La Justicia condenó este jueves a Guillermo Federico Sanguina Osorio (41) a 10 años de cárcel por el crimen de su cuñado, quien fue hallado muerto a puñaladas y enterrado a mediados de 2018 en Guaymallén. La víctima, llamada Lucas Alexander Echevarrieta Rojas, tenía 22 años y padecía una discapacidad metal.

En la causa fue clave la declaración de la hermana del joven, quien apuntó contra su propio marido porque mantenía desde hace tiempo problemas entre ellos y solían protagonizar constantes peleas. Además, una serie de testimonios y pruebas presentadas por el fiscal de Homicidios Carlos Torres, que lideró la instrucción, complicaron al acusado.

Justamente, el representante del Ministerio Público había solicitado 10 años de prisión por el delito de homicidio simple contra Sanguina Osorio, coincidiendo con la sentencia que impuso el juez Diego Lusverti, del Tribunal Penal Colegiado Nº 2.
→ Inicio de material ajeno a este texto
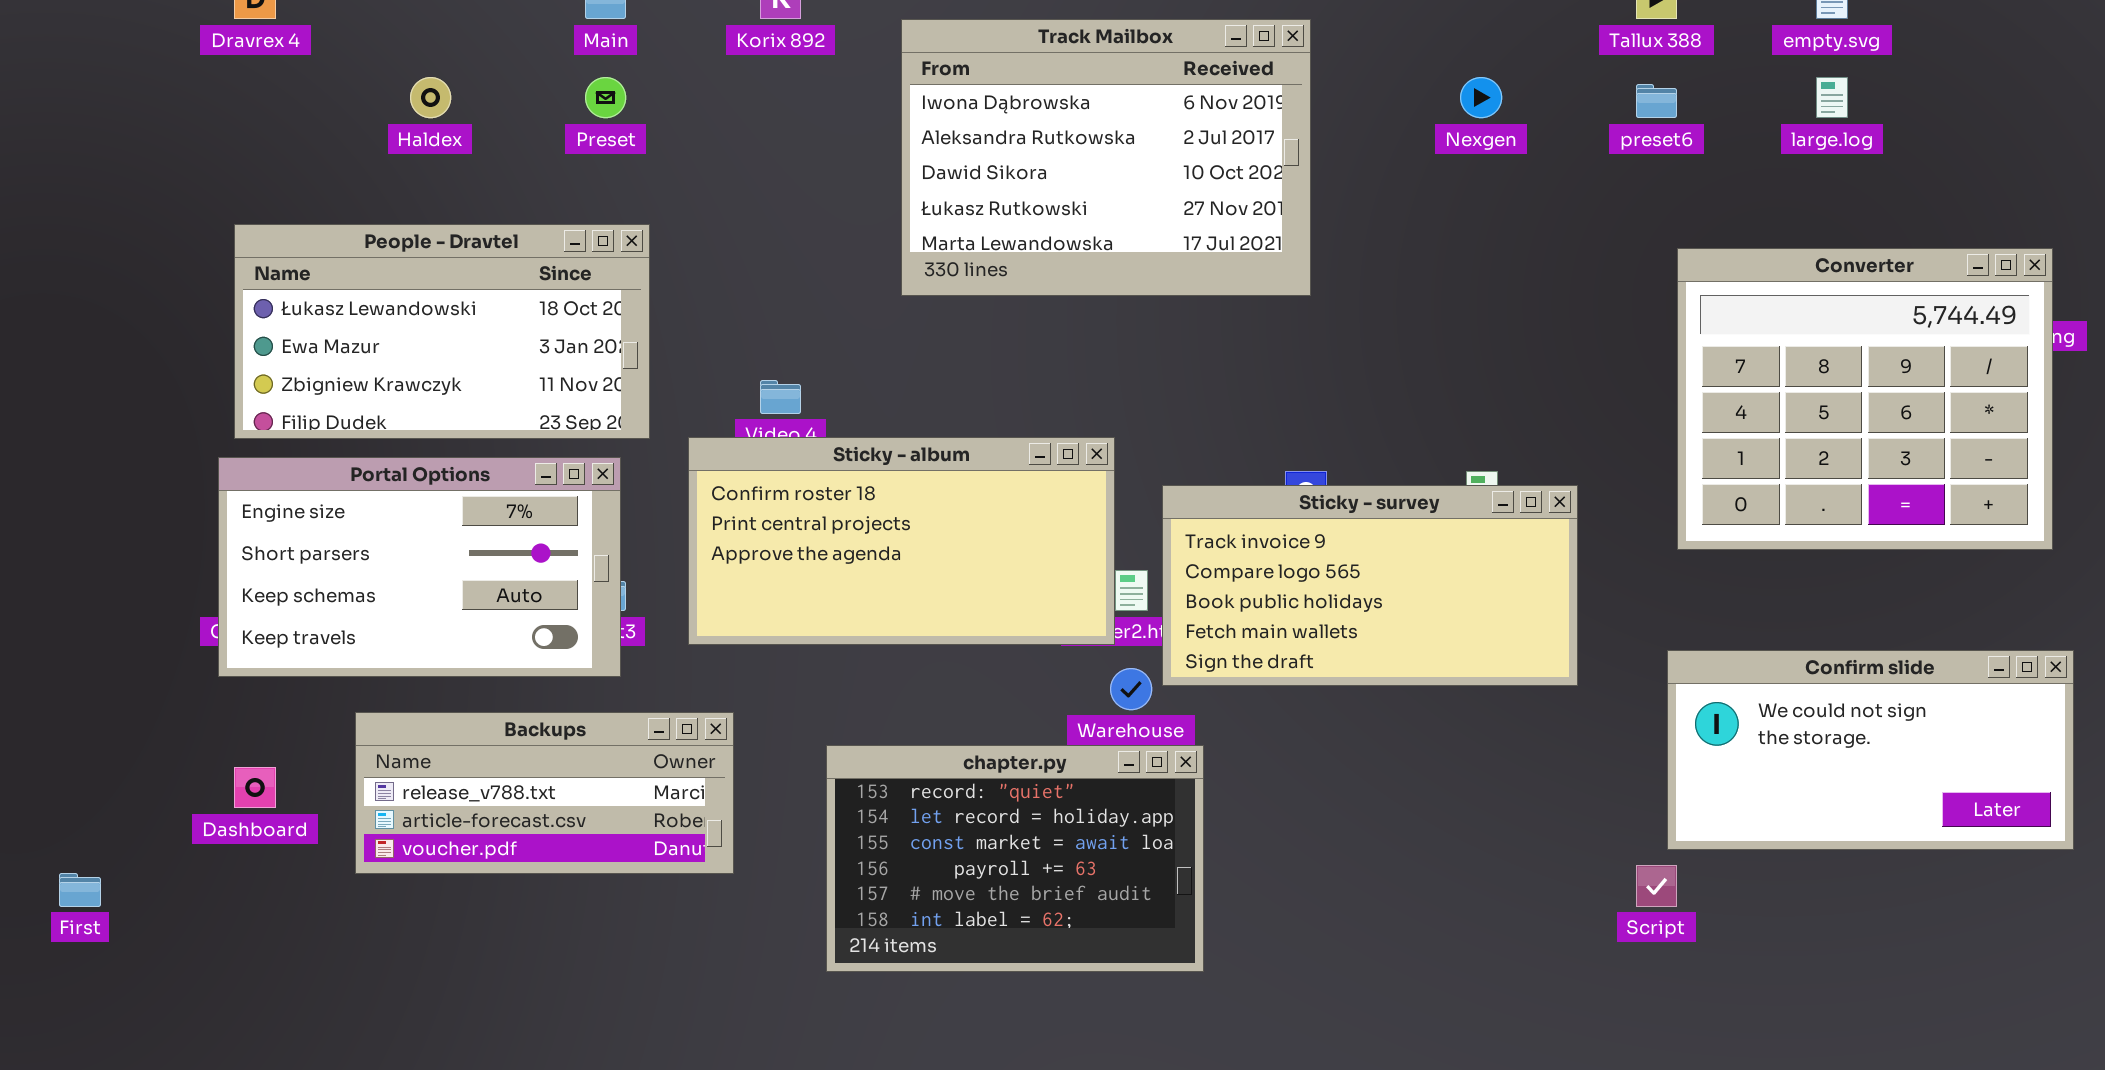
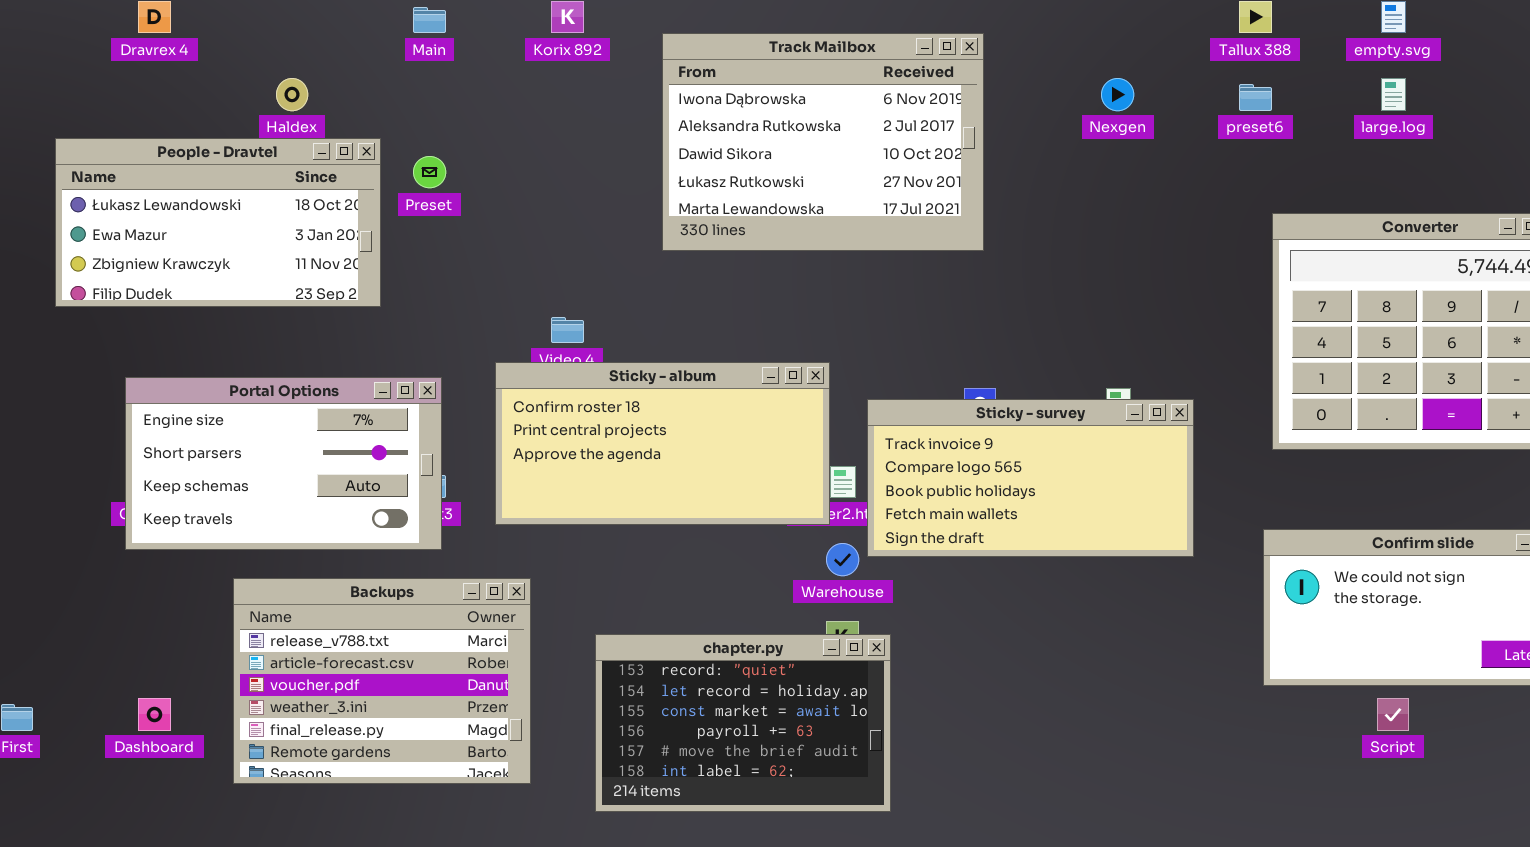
Preset: [585,77,626,118] -> [413,156,446,188], moved
People - Dravtel: [234,224,650,439] -> [55,138,381,307], moved
Backups: [355,712,734,874] -> [233,578,531,784], resized
chapter.py: [826,745,1204,972] -> [595,634,891,812], moved
Dashboard: [234,767,276,808] -> [138,698,171,731], moved
Script: [1636,865,1677,907] -> [1377,698,1409,731], moved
Por su parte, la querella había pedido 12 años, mientras que la defensa entendió que correspondía la absolución.

El caso

Rojas Echevarrieta dejó de ser visto en su casa del distrito de Puente de Hierro el sábado 12 de mayo. Tras pasar varias horas sin aparecer, sus familiares denunciaron su paredero, por lo que detectives policiales y judiciales iniciaron las averiguaciones correspondientes.

Los días corrían, pero no habían noticias del joven, lo que motivó manifestaciones de parientes y vecinos pidiendo por su aparición con vida.

Sin noticias a poco más de una semana, una de las hermanas del chico declaró que tenía serias sospechas sobre su pareja. Incluso, aseguró que este era capaz que haberlo matado.

Por esa razón, el lunes 28 de ese mes se desplegó un importante operativo para buscar el cadáver del chico. Fue personal desde el helicóptero Halcón 3 quienes divisaron a pocos metros de la casa de la víctima, en el barrio Grilli Sur, un sector con tierra removida.

Cuando las decenas de efectivos afectados al procedimiento fueron a verificar, cavaron en ese punto y dieron con restos humanos en avanzado estado de descomposición. Seguidamente, familiares de Rojas Echevarrieta lo reconocieron y se vivieron escenas dramáticas.

Ese mismo día, en horas de la tarde-noche, policías del Grupo de Observaciones de la Unidad Especial de Patrullajes Las Heras (UEP) –que fue disuelto a mediados del año pasado– lograron la captura de Sanguina Osorio en un domicilio de calle Chile, en la zona de El Plumerillo.

Por otro lado, la víctima era hermano de Fernando Exequiel Rojas Echevarrieta, alias , quien estuvo sindicado por varios hechos delictivos en Las Heras y hasta enfrentó un juicio por el crimen de Luis Alejandro Quinteros, ocurrido a principios de 2014, pero finalmente resultó absuelto.